ABP revealed this as part of an announcement that it has signed up to the Business In the Community Ireland (BITCI) Low Carbon Pledge.

This is the first dedicated pledge generated by Irish businesses to set industry standards on sustainability and reduce carbon emissions, the meat processor claims.

As part of its commitment to reduce its carbon emissions, ABP has been conducting a multi-year study with Teagasc and the ICBF at its demonstration farm in Carlow.

The research has focused on using a data-driven approach to improving the genetics available to the dairy beef herd, so that beef animals optimise their feed conversion ratio, grow faster and are ready for slaughter at a younger age, thereby significantly reducing their emissions footprint.

The study has demonstrated that a methane emission reduction of up to 40% is achievable and this could have significant positive benefits across Irish beef production, the meat processing firm says.

The results also highlight the potential for improved yields of up to €200 on animal carcass values for beef farmers, it was added.

Over 4,000 animals have been involved in the study to date with results fed into the ICBF data base.

Dean Holroyd, technical and sustainability director at ABP Food Group, said:

For over six years we have been working with Teagasc and the ICBF to make beef productions more sustainable and the results to date demonstrate what can be achieved on a typical farm as well as highlighting the possibilities for the beef production sector.

ABP’s greenhouse gas (GHG) emissions targets have been validated by the Science Based Targets initiative (SBTi).

The targets address GHG emissions across ABP’s business (scope 1 and 2 emissions) and its supply chain (scope 3 emissions).

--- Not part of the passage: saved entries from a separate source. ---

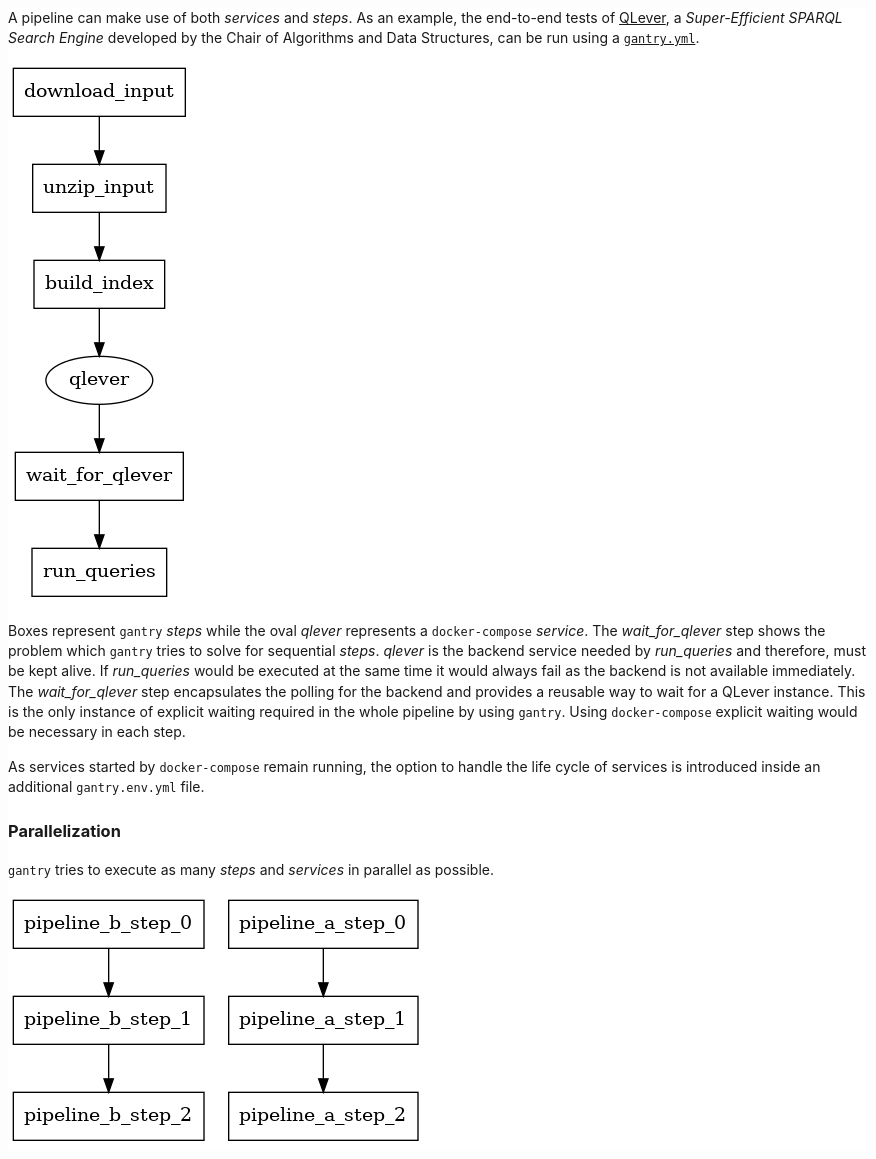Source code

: A pipeline can make use of both *services* and *steps*.
As an example, the end-to-end tests of [QLever](https://github.com/ad-freiburg/QLever), a *Super-Efficient SPARQL Search Engine* developed by the Chair of Algorithms and Data Structures, can be run using a [`gantry.yml`](https://github.com/ad-freiburg/gantry/tree/master/examples/qlever_e2e).

![QLever End-to-End Test Pipeline](img/qlever-e2e.png)

Boxes represent `gantry` *steps* while the oval *qlever* represents a `docker-compose` *service*.
The *wait_for_qlever* step shows the problem which `gantry` tries to solve for sequential *steps*.
*qlever* is the backend service needed by *run_queries* and therefore, must be kept alive.
If *run_queries* would be executed at the same time it would always fail as the backend is not available immediately.
The *wait_for_qlever* step encapsulates the polling for the backend and provides a reusable way to wait for a QLever instance.
This is the only instance of explicit waiting required in the whole pipeline by using `gantry`. Using `docker-compose` explicit waiting would be necessary in each step.

As services started by `docker-compose` remain running, the option to handle the life cycle of services is introduced inside an additional `gantry.env.yml` file. 

### Parallelization

`gantry` tries to execute as many *steps* and *services* in parallel as possible.

![independent pipelines](img/independent-pipelines.png)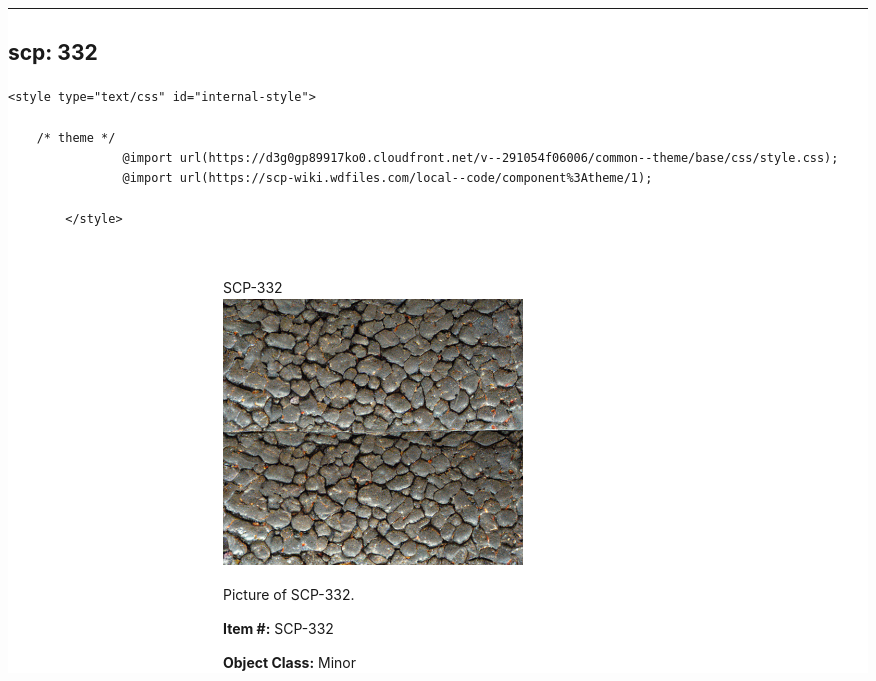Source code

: 
---
scp: 332
---

<head>
    <title>332 - SCP Foundation</title>
    
    <style type="text/css" id="internal-style">
                
        /* theme */
                    @import url(https://d3g0gp89917ko0.cloudfront.net/v--291054f06006/common--theme/base/css/style.css);
                    @import url(https://scp-wiki.wdfiles.com/local--code/component%3Atheme/1);
            
            </style>
<style>
iframe.scpnet-interwiki-frame { height: 0; }
</style>

</head>

<div id="main-content" style="margin: 50px 206px 20px 215px;">
<div id="action-area-top"></div>
<div id="page-title">SCP-332</div>
<div id="page-content">
<div style="text-align: right;"></div>
<div class="scp-image-block block-right" style="width:300px;"><img src="https://raw.githubusercontent.com/lucmaki/this-scp-does-not-exist/main/imgs/332.png" style="width:300px;" alt="332.jpg" class="image">
<div class="scp-image-caption" style="width:300px;">
<p>Picture of SCP-332.</p>
</div>
</div>
<p><strong>Item #:</strong> SCP-332</p>
<p><strong>Object Class:</strong> Minor</p>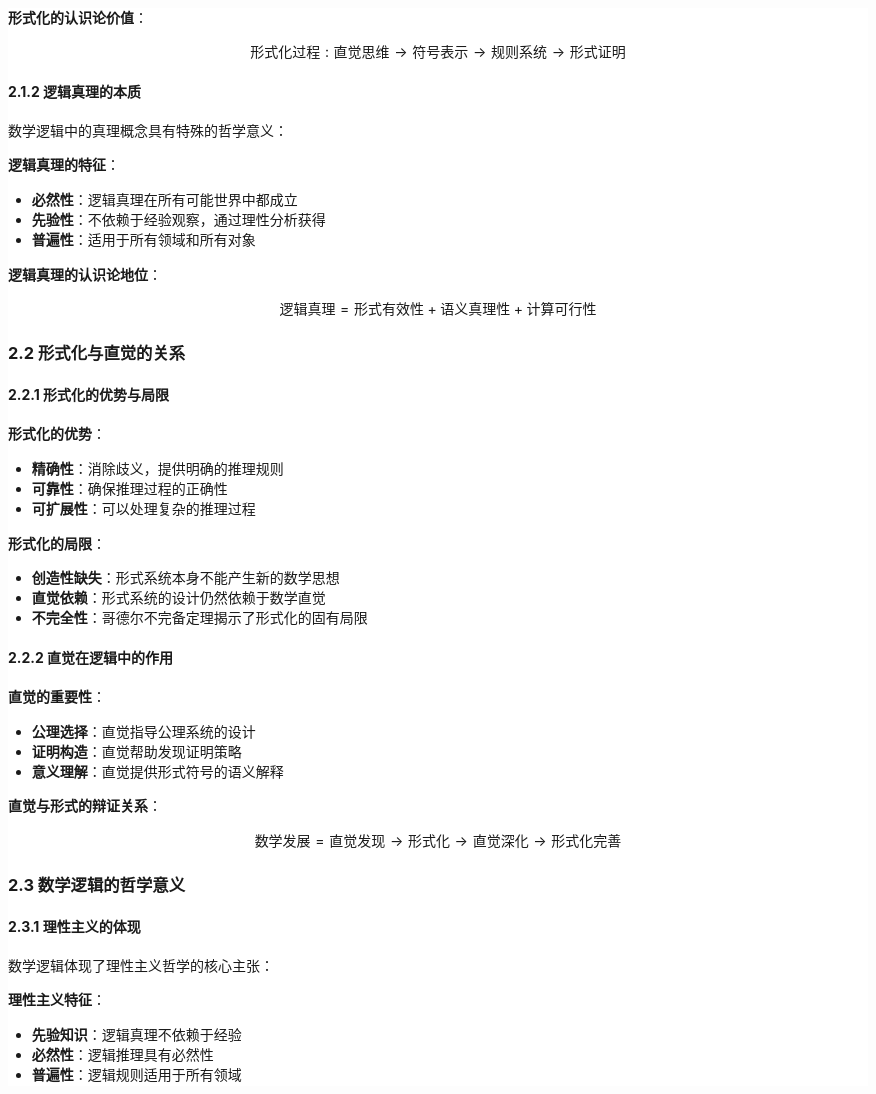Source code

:**形式化的认识论价值**：

$$\text{形式化过程} : \text{直觉思维} \rightarrow \text{符号表示} \rightarrow \text{规则系统} \rightarrow \text{形式证明}$$

#### 2.1.2 逻辑真理的本质

数学逻辑中的真理概念具有特殊的哲学意义：

**逻辑真理的特征**：

- **必然性**：逻辑真理在所有可能世界中都成立
- **先验性**：不依赖于经验观察，通过理性分析获得
- **普遍性**：适用于所有领域和所有对象

**逻辑真理的认识论地位**：

$$\text{逻辑真理} = \text{形式有效性} + \text{语义真理性} + \text{计算可行性}$$

### 2.2 形式化与直觉的关系

#### 2.2.1 形式化的优势与局限

**形式化的优势**：

- **精确性**：消除歧义，提供明确的推理规则
- **可靠性**：确保推理过程的正确性
- **可扩展性**：可以处理复杂的推理过程

**形式化的局限**：

- **创造性缺失**：形式系统本身不能产生新的数学思想
- **直觉依赖**：形式系统的设计仍然依赖于数学直觉
- **不完全性**：哥德尔不完备定理揭示了形式化的固有局限

#### 2.2.2 直觉在逻辑中的作用

**直觉的重要性**：

- **公理选择**：直觉指导公理系统的设计
- **证明构造**：直觉帮助发现证明策略
- **意义理解**：直觉提供形式符号的语义解释

**直觉与形式的辩证关系**：

$$\text{数学发展} = \text{直觉发现} \rightarrow \text{形式化} \rightarrow \text{直觉深化} \rightarrow \text{形式化完善}$$

### 2.3 数学逻辑的哲学意义

#### 2.3.1 理性主义的体现

数学逻辑体现了理性主义哲学的核心主张：

**理性主义特征**：

- **先验知识**：逻辑真理不依赖于经验
- **必然性**：逻辑推理具有必然性
- **普遍性**：逻辑规则适用于所有领域
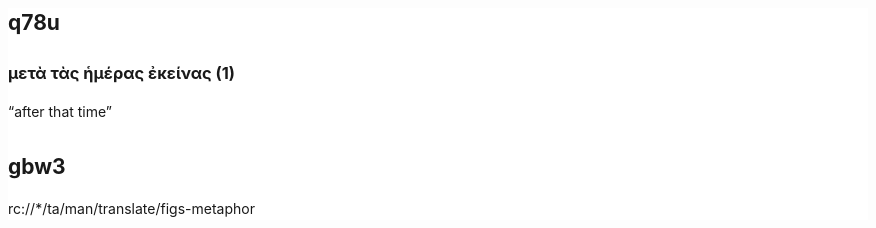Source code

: ## q78u
### μετὰ τὰς ἡμέρας ἐκείνας (1)
“after that time”

## gbw3
rc://*/ta/man/translate/figs-metaphor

L-R: Padraig French, head of dairy research at Teagasc; Andrew Cromie, ICBF technical director; and Dean Holroyd, group technical and sustainability director, ABP. Image source: Colm Mahady, Fennell Photography

ABP says it has been committed to the Science Based Targets initiative since 2019, which are consistent with levels required to meet the goals of the Paris Climate Agreement.

The company is also a nominated sector leader of a similar carbon reduction scheme with Business in the Community in Northern Ireland.

Originally launched in 2018, the Low Carbon Pledge has now evolved and calls on all Irish businesses to work towards setting science-based emission reduction targets by 2024.

The pledge demonstrates meaningful business commitment to reducing carbon emissions and acts as a catalyst for wider initiatives and actions. The pledge is led by the Low Carbon Sub-group of the BITCI Leaders’ Group on Sustainability, and endorsed by the Irish government.